ГОРАЛИК Впечатление должно было нередко оставаться гнетущее.
АЙЗЕНБЕРГ «Гнетущее» – совсем не то слово, но нужного я сейчас что-то не подберу. Я думаю, что в тех деревнях, где мы бывали, сейчас уже никто не живет. В них и тогда практически уже не жили. Так, две-три семьи. И появлялось ощущение как бы исчезающей страны: громадного, пустого, только прошедшим заполненного пространства. Какое-то огромное ощущение.
ГОРАЛИК И это в то время, когда большинству казалось, что эта страна не просто не может исчезнуть – что она не может измениться, даже шелохнуться, – этакая неподъемная каменная скифская баба.
АЙЗЕНБЕРГ Ну, вы знаете, одно другому, боюсь, не противоречит. Было именно такое ощущение: есть незыблемая государственная территория, но только внутри этой территории – исчезающая страна.
ГОРАЛИК Как архитектура оказалась в круге интересов настолько вербального человека, как вы?
АЙЗЕНБЕРГ Не такого уж и вербального на самом деле. Стихи – это все-таки сравнительно позднее увлечение, я стал писать их регулярно лет с четырнадцати-пятнадцати. Именно регулярно, а не эпизодически, как это делают все. До того были редкие и совершенно детские опыты: несколько эпизодов с разрывом в два-три года. А уже лет с пятнадцати стихи постепенно стали превращаться в главное занятие и главное, что ли, жизненное приключение. До этого я все больше рисовал и лепил, занимался в художественных кружках, учился в художественной школе и лет, наверное, до шестнадцати полагал по инерции, что стану художником. Только потом сообразил, что это, в общем-то, дело не мое.
ГОРАЛИК Что могли дать стихи, чего не могло дать все прочее – рисование и пр.?
АЙЗЕНБЕРГ Могу признаться, что к тому времени в художественных занятиях обнаружилась какая-то область, мне явно недоступная. Я всегда прилично – ну, на подростковом, конечно, уровне – рисовал с натуры: в основном портреты, но и этюды, натюрморты и т. д.
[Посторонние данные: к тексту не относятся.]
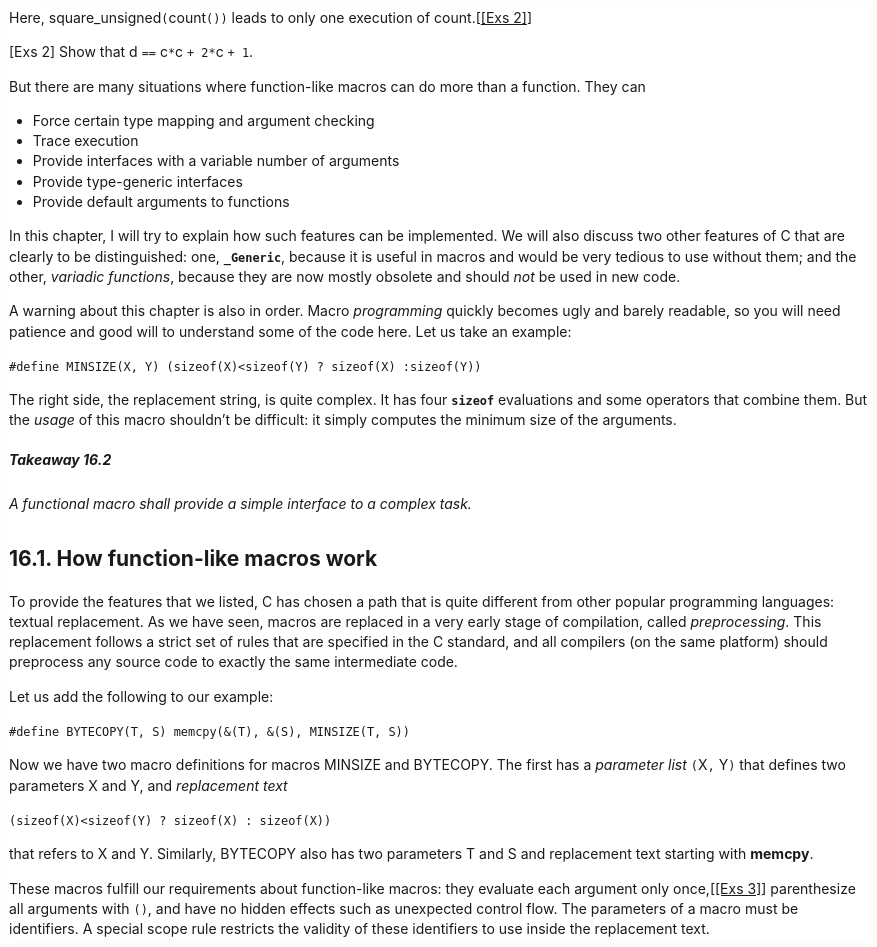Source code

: Here, square_unsigned`(`count`())` leads to only one execution of count.[[[Exs 2]](/book/modern-c/chapter-16/ch16fn-ex02)]

[Exs 2] Show that d `==` c`*`c `+ 2*`c `+ 1`.

But there are many situations where function-like macros can do more than a function. They can

- Force certain type mapping and argument checking
- Trace execution
- Provide interfaces with a variable number of arguments
- Provide type-generic interfaces
- Provide default arguments to functions

In this chapter, I will try to explain how such features can be implemented. We will also discuss two other features of C that are clearly to be distinguished: one, **`_Generic`**, because it is useful in macros and would be very tedious to use without them; and the other, *variadic functions*, because they are now mostly obsolete and should *not* be used in new code.

A warning about this chapter is also in order. Macro *programming* quickly becomes ugly and barely readable, so you will need patience and good will to understand some of the code here. Let us take an example:

```
#define MINSIZE(X, Y) (sizeof(X)<sizeof(Y) ? sizeof(X) :sizeof(Y))
```

The right side, the replacement string, is quite complex. It has four **`sizeof`** evaluations and some operators that combine them. But the *usage* of this macro shouldn’t be difficult: it simply computes the minimum size of the arguments.

##### Takeaway 16.2

*A functional macro shall provide a simple interface to a complex task.*

## 16.1. How function-like macros work

To provide the features that we listed, C has chosen a path that is quite different from other popular programming languages: textual replacement. As we have seen, macros are replaced in a very early stage of compilation, called *preprocessing*. This replacement follows a strict set of rules that are specified in the C standard, and all compilers (on the same platform) should preprocess any source code to exactly the same intermediate code.

Let us add the following to our example:

```
#define BYTECOPY(T, S) memcpy(&(T), &(S), MINSIZE(T, S))
```

Now we have two macro definitions for macros MINSIZE and BYTECOPY. The first has a *parameter list* `(`X`,` Y`)` that defines two parameters X and Y, and *replacement text*

```
(sizeof(X)<sizeof(Y) ? sizeof(X) : sizeof(X))
```

that refers to X and Y. Similarly, BYTECOPY also has two parameters T and S and replacement text starting with **memcpy**.

These macros fulfill our requirements about function-like macros: they evaluate each argument only once,[[[Exs 3]](/book/modern-c/chapter-16/ch16fn-ex03)] parenthesize all arguments with `()`, and have no hidden effects such as unexpected control flow. The parameters of a macro must be identifiers. A special scope rule restricts the validity of these identifiers to use inside the replacement text.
Куда хуже удавались мне так называемые композиции – то, что надо замыслить «из головы». Но ближе всего к настоящей картине, к полотну были именно «композиции», и вообще художник, как нам тогда казалось, – это человек, который пишет «картины», а не какие-то там этюды или натюрморты. Они лишь подготовительный этап для настоящей работы – писания «полотен». Я, слава Б-гу, очень рано почувствовал, что к «полотнам» мне перейти будет затруднительно и что меня вообще смущает сама идея «этапов». А в стихах не было таких подготовительных ступеней, не было и ощущения границы. Там все главное начиналось сразу. Вероятно, поэтому у стихов и не осталось реальных конкурентов, когда я стал немножко понимать, что такое стихи, чувствовать их как именно стихию.